Except here, we’re talking about national security secrets in possession of someone known to be exceedingly careless in how he handles such materials. It’s probably not a coincidence the search followed a visit in June to Mar-a-Lago by the head of the FBI’s counterintelligence section. As the Guardian said, “The whiff of espionage … hangs in the air.”

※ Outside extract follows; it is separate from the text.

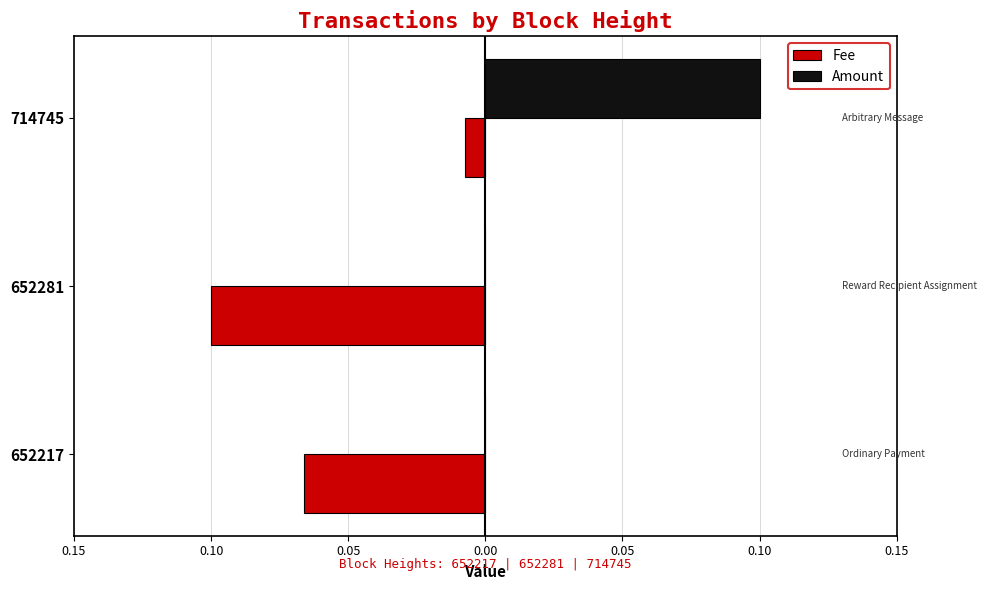

What are all the series names shown in the legend?

Fee, Amount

Now enter the rank, rancid hypocrisy. “Six years ago,” the Guardian reminds us, “Kevin McCarthy, then House majority leader, trashed Clinton’s judgment, and castigated her ‘total disregard for protecting and handling our nation’s highly classified secrets’. He also demanded an expeditious FBI investigation, together with a thorough and ‘transparent’ briefing.”

And what’s he saying now? “McCarthy has put Merrick Garland on notice [that he] will be the focal point of Republican-driven congressional investigations come next year.” And, “These days, the Republican party demonizes federal law enforcement and the US intelligence community.” More flip-flopping.

Look, it’s one thing to disagree with their positions on issues. It’s something else when you don’t know what their positions are, because they keep changing with the weather. The one constant in their positions is: Republicans can do no wrong, and Democrats are never right. They have no principles anymore, if they ever did; it’s all pure naked partisanship. And different rules for different parties.

When you’re looking for someone to lead your country, that’s not good enough. You expect principled leadership, and consistency. If something is bad when Democrats do it, then it’s bad when Republicans do it, too. And honesty, truthfulness, and being in contact with reality matter. So does preserving the rule of law, and that’s why FBI agents paid a visit to Mar-a-Lago this week.